■ EXTRACTED RECORDS
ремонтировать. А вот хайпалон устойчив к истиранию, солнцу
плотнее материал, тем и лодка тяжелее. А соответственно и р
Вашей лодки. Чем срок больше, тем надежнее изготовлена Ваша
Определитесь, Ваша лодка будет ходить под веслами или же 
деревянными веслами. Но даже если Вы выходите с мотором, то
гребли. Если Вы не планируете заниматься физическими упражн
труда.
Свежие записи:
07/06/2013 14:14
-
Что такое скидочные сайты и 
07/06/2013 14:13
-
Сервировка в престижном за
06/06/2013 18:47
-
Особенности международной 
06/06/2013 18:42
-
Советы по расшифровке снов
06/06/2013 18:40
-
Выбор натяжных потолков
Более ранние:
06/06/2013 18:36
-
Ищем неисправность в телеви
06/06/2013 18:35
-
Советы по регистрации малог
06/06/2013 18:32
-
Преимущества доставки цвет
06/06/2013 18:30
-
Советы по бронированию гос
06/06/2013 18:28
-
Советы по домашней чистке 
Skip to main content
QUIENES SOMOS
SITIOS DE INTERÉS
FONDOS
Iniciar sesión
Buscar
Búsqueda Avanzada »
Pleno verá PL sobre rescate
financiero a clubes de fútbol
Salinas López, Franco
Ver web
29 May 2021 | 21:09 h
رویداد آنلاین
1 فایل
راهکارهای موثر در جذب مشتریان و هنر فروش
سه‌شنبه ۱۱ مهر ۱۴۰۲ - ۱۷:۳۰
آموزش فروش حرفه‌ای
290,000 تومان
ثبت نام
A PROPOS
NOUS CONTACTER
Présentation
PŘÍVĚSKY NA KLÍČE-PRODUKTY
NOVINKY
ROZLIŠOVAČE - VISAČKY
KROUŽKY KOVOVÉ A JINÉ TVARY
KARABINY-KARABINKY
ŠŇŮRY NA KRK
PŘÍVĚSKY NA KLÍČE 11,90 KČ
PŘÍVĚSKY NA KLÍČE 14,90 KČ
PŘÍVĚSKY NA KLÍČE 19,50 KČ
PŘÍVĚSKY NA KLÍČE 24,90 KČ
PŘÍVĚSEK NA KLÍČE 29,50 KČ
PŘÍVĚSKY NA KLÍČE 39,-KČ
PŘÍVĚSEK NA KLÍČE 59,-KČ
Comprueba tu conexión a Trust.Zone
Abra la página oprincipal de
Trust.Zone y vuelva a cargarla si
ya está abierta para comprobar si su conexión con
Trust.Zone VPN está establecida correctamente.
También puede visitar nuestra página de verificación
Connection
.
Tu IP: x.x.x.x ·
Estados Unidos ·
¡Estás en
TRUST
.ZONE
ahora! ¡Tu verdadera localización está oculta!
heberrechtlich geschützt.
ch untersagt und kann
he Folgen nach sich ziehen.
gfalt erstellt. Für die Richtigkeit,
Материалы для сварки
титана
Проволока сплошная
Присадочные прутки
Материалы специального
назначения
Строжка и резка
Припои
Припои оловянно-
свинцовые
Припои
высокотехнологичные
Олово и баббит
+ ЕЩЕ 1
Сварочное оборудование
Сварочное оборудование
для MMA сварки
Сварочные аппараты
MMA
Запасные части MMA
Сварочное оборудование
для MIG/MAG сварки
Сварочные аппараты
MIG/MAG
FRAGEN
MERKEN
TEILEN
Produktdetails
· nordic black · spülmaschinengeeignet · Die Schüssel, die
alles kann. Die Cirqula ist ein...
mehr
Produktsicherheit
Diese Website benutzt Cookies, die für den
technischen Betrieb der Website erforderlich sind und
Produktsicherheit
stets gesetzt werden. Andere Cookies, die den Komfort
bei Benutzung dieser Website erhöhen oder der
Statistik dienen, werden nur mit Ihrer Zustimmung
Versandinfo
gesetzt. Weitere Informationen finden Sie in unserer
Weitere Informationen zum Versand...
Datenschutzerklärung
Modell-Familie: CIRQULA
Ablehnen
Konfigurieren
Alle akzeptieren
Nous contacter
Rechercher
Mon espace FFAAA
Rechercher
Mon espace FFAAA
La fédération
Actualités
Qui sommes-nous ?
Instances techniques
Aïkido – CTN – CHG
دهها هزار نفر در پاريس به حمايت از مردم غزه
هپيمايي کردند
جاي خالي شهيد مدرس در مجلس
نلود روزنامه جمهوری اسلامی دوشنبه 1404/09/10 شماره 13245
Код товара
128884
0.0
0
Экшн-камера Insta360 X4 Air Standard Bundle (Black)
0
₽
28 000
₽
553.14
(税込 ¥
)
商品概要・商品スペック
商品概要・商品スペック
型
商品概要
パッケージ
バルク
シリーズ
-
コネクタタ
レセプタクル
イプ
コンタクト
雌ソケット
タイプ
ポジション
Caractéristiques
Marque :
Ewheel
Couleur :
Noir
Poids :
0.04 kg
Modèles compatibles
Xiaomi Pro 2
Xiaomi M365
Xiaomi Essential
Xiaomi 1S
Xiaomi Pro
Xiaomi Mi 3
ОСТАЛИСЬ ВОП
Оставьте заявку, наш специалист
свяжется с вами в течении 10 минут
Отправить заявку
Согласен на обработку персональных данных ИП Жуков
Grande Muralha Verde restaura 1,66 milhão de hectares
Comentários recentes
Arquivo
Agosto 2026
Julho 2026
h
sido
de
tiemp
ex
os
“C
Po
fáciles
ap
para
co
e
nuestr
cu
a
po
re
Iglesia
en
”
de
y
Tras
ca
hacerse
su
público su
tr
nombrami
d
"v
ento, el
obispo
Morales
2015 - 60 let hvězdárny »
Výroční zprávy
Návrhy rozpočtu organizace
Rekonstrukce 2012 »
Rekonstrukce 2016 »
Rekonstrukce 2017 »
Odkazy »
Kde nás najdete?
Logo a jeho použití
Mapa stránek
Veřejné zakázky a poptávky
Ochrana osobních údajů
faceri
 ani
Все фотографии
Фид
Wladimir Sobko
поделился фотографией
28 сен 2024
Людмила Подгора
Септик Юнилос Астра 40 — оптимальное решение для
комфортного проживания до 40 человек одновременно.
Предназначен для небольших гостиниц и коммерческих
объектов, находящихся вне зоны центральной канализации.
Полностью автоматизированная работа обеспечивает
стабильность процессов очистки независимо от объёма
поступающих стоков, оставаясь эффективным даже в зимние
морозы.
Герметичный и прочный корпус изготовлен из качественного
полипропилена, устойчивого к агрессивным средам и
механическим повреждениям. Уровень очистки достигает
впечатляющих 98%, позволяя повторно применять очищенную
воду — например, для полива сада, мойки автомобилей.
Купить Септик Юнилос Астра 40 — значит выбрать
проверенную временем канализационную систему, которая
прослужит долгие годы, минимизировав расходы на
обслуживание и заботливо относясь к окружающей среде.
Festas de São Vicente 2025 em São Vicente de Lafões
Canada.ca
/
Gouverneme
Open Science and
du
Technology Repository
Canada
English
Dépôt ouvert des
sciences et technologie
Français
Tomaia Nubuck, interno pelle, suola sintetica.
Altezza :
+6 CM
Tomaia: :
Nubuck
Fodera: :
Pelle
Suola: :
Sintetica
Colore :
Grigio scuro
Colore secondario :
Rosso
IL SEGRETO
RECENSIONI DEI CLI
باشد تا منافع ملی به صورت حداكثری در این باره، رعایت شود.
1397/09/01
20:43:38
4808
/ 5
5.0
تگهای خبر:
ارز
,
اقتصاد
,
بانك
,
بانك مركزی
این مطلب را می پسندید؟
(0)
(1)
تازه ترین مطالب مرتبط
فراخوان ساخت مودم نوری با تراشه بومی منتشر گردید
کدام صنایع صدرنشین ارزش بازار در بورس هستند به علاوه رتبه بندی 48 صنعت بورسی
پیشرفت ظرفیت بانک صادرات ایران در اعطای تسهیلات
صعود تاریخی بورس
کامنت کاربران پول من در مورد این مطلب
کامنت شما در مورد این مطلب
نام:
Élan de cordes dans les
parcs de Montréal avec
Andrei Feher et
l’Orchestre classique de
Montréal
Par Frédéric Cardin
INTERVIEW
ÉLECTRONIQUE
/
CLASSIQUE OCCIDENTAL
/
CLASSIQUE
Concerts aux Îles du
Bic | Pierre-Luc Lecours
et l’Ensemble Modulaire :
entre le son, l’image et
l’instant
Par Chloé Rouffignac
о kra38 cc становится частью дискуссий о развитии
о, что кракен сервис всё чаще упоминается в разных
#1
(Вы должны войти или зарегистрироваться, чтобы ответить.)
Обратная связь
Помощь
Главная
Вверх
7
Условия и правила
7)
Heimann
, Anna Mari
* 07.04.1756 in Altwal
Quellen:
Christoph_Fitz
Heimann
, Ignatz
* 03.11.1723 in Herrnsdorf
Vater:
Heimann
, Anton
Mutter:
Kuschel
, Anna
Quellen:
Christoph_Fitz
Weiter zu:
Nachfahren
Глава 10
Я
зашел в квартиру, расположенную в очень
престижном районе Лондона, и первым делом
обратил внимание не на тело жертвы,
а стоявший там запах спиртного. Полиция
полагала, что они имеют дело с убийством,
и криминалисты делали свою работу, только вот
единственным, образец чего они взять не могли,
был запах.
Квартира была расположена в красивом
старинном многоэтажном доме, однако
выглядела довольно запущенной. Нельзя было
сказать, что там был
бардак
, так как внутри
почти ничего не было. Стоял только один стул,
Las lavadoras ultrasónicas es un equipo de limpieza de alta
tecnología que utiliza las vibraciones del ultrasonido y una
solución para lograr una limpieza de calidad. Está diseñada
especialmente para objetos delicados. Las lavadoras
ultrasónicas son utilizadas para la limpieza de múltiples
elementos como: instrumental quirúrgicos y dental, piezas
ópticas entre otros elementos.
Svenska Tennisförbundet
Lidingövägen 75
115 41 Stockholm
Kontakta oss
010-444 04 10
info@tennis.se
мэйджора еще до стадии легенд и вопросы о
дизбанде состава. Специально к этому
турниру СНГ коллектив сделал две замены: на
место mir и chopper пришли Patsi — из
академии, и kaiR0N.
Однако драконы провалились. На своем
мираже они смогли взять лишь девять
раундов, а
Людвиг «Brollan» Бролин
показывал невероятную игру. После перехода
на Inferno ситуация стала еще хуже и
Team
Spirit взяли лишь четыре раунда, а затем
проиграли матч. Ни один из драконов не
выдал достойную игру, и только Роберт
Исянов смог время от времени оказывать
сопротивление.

■ WHAT YOU WILL DO
Would you filter the records and copy out each line containing "Септик"?

■ RESPONSE TO THIS EXERCISE
Септик Юнилос Астра 40 — оптимальное решение для
Купить Септик Юнилос Астра 40 — значит выбрать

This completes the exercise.